Every entry that follows should be repeated exactly; drop the images.

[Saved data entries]
■ ■ ■
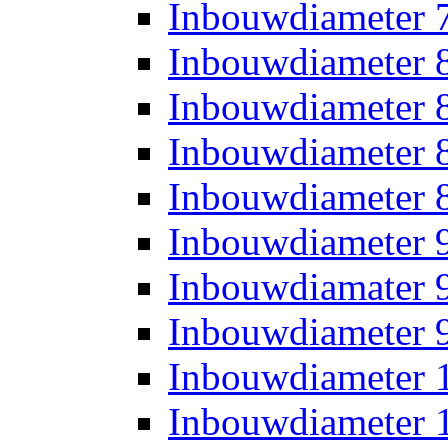
Inbouwdiameter
Inbouwdiameter
Inbouwdiameter
Inbouwdiameter
Inbouwdiameter
Inbouwdiameter
Inbouwdiamater
Inbouwdiameter
Inbouwdiameter
Inbouwdiameter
■ ■ ■
§ Solution for this exercise:
Inbouwdiameter
Inbouwdiameter
Inbouwdiameter
Inbouwdiameter
Inbouwdiameter
Inbouwdiameter
Inbouwdiamater
Inbouwdiameter
Inbouwdiameter
Inbouwdiameter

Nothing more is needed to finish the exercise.